The Gulf Coast has produced plenty of well-known artists, including the very renowned Walter Anderson. Anderson pledged his life to communion with nature in 1947 and moved to a cottage in Shearwater, frequently visiting a group of barrier islands along the Mississippi Gulf Coast, where he lived primitively through the end of his life in 1965. Living on the island, he sought to become one with nature.

His art has been catalogued in homes throughout Mississippi since his death. The largest collection of his work—over 600 pieces—has been in the Ocean Springs Walter Anderson Museum of Art since 1991.

His "attention to nature" is what draws in viewers, Hilda Owen, president of Communication Arts Company, says. "It's just a very emotional look at nature."

Though the museum sustained little damage during Hurricane Katrina, Anderson's art home, Shearwater, did. Shearwater housed many of Anderson's prints. Because water did get onto some of the pieces, which were wrapped in protective paper, the images did bleed a bit onto the paper, resulting in "ghost prints."

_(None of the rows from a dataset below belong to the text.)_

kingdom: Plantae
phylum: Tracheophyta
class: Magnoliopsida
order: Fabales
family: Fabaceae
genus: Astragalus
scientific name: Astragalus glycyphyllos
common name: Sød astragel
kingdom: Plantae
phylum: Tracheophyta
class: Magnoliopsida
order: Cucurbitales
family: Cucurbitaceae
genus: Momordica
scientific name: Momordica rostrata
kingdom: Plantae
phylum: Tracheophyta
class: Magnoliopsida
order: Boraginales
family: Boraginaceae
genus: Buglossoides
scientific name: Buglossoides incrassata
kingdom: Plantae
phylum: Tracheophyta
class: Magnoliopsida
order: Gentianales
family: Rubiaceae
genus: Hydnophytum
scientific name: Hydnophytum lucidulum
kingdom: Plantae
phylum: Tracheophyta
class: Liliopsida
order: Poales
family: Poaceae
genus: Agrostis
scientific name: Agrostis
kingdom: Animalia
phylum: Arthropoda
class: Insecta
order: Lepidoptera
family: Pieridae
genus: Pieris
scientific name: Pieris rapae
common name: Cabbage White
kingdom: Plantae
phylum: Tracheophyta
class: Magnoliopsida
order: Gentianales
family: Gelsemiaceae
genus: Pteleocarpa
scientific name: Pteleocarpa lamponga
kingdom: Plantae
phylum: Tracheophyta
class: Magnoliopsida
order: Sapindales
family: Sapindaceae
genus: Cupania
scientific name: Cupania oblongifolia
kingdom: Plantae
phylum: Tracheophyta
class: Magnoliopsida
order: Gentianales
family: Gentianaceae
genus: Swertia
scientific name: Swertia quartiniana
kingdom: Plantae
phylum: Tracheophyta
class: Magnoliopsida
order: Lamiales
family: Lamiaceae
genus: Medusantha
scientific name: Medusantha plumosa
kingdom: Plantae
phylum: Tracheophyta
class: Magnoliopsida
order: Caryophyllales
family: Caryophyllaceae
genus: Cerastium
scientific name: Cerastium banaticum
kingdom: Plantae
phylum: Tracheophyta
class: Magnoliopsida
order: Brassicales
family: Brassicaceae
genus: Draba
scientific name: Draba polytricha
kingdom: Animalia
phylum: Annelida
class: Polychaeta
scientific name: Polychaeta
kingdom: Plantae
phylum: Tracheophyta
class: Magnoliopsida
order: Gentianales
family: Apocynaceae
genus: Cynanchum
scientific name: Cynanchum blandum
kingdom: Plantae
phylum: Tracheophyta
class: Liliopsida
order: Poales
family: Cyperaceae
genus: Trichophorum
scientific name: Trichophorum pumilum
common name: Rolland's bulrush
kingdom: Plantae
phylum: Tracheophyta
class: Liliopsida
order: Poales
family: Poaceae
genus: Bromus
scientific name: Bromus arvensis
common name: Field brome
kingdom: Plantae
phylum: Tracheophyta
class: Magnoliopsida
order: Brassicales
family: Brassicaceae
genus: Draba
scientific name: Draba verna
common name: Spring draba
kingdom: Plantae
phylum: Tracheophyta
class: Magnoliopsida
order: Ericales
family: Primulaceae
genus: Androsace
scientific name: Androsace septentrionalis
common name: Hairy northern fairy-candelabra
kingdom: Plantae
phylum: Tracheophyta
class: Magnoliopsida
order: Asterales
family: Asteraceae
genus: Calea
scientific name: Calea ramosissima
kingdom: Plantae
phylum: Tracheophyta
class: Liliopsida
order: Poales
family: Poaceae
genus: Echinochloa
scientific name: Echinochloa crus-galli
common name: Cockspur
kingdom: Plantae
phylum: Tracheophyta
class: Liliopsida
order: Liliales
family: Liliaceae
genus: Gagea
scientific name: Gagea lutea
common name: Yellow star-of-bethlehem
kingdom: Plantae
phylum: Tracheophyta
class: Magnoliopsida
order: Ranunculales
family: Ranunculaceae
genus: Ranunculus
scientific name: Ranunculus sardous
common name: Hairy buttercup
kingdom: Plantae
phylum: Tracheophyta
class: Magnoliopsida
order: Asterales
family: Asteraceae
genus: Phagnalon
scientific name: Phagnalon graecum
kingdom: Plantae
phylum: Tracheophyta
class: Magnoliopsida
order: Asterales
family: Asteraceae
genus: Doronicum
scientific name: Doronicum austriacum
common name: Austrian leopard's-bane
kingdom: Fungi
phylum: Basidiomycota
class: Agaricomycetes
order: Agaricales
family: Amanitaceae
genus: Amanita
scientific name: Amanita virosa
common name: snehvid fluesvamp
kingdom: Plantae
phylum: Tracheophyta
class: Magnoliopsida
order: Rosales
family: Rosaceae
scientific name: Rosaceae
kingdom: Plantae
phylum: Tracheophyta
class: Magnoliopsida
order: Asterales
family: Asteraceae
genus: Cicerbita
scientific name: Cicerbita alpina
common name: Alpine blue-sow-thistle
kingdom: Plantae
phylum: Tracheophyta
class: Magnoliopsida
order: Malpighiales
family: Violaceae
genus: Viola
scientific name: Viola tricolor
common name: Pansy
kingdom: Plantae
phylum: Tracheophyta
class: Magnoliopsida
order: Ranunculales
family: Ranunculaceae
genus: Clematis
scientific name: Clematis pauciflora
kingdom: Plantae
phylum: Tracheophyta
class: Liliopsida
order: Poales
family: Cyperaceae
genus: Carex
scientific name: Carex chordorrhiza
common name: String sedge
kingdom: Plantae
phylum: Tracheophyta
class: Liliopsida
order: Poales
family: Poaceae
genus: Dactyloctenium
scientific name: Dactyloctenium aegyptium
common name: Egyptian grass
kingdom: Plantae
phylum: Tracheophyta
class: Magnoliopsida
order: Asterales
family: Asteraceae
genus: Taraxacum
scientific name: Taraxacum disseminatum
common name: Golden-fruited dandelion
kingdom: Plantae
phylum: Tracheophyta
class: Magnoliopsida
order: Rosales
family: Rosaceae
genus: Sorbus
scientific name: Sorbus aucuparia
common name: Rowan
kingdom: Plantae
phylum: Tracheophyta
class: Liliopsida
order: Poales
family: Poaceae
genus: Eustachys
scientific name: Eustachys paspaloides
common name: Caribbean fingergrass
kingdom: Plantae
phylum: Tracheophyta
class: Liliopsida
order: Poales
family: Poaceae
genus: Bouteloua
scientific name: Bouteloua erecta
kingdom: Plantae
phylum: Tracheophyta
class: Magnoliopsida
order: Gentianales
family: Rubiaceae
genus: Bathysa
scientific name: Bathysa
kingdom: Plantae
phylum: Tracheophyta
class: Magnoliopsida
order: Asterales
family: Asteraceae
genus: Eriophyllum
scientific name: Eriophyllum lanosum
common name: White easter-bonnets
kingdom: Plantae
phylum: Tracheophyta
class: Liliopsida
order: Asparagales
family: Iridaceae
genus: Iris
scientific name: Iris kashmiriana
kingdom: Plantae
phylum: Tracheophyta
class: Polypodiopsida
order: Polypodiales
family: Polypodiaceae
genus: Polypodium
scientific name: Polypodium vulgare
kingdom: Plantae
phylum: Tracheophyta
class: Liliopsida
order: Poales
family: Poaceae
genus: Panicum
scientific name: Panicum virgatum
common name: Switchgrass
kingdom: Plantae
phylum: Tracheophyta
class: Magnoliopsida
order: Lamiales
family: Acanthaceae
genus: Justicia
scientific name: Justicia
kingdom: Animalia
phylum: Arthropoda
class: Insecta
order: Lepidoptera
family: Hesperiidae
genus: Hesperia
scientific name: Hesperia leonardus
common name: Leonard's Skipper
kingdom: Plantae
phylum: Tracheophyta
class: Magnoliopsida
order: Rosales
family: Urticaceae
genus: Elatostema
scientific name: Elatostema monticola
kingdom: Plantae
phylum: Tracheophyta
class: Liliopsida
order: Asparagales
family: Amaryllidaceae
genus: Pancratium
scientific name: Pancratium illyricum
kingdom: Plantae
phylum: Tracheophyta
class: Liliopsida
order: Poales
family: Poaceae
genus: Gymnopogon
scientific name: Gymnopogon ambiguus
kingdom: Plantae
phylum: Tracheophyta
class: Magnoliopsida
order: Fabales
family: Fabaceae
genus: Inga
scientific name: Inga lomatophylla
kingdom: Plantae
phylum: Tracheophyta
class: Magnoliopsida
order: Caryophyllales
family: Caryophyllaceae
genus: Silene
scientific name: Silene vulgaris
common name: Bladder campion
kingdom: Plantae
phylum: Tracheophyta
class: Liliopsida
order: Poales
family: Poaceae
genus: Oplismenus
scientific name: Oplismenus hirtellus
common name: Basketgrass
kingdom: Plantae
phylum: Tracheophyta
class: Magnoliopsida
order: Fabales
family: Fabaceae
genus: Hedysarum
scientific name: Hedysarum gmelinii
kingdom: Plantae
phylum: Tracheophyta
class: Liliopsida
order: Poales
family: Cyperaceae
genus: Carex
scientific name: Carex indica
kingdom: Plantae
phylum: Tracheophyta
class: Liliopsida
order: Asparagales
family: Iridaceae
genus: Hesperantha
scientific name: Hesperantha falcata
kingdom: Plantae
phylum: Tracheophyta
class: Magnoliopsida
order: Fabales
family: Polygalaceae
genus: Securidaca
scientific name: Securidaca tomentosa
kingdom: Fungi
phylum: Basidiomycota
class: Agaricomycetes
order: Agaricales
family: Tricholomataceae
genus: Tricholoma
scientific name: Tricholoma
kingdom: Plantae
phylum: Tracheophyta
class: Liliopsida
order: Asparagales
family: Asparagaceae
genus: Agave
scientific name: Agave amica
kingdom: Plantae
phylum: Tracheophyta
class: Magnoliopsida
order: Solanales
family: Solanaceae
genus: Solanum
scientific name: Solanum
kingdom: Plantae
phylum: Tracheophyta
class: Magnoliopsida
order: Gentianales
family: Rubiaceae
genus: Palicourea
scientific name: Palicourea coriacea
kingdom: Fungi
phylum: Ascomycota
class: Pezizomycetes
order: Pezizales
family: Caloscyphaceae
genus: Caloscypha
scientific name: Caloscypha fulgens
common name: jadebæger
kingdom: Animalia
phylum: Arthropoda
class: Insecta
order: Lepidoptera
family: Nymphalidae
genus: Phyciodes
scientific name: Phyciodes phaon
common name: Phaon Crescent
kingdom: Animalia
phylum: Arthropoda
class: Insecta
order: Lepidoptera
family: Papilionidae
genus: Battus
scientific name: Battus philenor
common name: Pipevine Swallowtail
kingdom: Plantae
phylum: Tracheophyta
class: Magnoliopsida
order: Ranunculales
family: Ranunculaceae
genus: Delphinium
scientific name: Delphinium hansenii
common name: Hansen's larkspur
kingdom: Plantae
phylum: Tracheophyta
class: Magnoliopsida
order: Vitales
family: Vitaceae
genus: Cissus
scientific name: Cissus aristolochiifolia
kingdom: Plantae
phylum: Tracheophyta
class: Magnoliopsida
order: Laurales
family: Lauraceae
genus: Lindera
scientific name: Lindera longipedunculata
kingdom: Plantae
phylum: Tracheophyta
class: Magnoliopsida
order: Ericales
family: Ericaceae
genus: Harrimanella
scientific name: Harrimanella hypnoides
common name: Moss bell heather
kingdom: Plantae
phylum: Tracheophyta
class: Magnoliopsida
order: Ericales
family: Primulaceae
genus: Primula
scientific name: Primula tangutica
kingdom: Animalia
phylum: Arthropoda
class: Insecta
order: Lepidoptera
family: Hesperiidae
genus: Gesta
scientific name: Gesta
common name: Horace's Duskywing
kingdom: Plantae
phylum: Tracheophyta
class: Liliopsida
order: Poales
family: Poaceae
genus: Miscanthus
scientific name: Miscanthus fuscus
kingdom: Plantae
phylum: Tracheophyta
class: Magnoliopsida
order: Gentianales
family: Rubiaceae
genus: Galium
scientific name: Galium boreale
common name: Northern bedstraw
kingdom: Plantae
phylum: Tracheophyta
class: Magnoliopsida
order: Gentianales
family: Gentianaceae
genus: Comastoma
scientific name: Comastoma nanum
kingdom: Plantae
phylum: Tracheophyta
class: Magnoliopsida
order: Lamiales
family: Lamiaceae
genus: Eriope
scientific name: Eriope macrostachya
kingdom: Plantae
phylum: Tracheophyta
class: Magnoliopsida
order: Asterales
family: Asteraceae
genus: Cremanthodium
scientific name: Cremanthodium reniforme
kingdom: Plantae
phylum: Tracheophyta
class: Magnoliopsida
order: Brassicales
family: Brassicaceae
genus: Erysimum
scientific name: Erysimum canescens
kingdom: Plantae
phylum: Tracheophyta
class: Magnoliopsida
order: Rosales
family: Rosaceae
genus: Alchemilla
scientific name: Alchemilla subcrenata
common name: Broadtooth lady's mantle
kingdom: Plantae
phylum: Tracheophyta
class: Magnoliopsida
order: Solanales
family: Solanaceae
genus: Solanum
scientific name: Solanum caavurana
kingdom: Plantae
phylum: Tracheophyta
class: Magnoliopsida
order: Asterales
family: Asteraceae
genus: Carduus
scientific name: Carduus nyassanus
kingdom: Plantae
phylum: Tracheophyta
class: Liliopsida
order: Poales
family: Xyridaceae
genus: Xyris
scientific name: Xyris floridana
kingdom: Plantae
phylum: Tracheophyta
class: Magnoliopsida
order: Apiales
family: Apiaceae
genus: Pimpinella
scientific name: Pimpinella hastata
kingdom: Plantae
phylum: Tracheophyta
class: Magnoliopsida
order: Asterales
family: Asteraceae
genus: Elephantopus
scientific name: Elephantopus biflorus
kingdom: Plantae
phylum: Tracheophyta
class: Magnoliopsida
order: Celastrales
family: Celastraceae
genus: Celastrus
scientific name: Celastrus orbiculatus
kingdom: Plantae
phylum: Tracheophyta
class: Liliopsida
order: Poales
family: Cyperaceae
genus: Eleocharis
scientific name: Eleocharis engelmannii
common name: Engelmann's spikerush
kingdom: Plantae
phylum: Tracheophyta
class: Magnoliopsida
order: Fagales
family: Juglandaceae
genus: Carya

The Walter Anderson Museum has teamed up with the Mississippi Museum of Natural Science and the Jackson Arts and Music Foundation to present "Shadow of the Storm" a one-night-only exhibit of Anderson's work, Nov. 17, 6-8 p.m., in a dual fund raiser for the Walter Anderson Art Rescue Fund and the Jackson Arts and Music Foundation.

The event, at the Mississippi Museum of Natural Science, features auctions of Anderson originals (including some of the resulting ghost prints) and other works, including Tony Difatta's 2005 Jubilee!JAM poster.

The Anderson family will speak about the hurricane damage to Shearwater, and the museum will screen sneak previews of "Walter Anderson: Realizations of an Artist" at 5 and 8 p.m. The film features a previously unseen 8mm film clip of Anderson. Both of the producers will be at the event.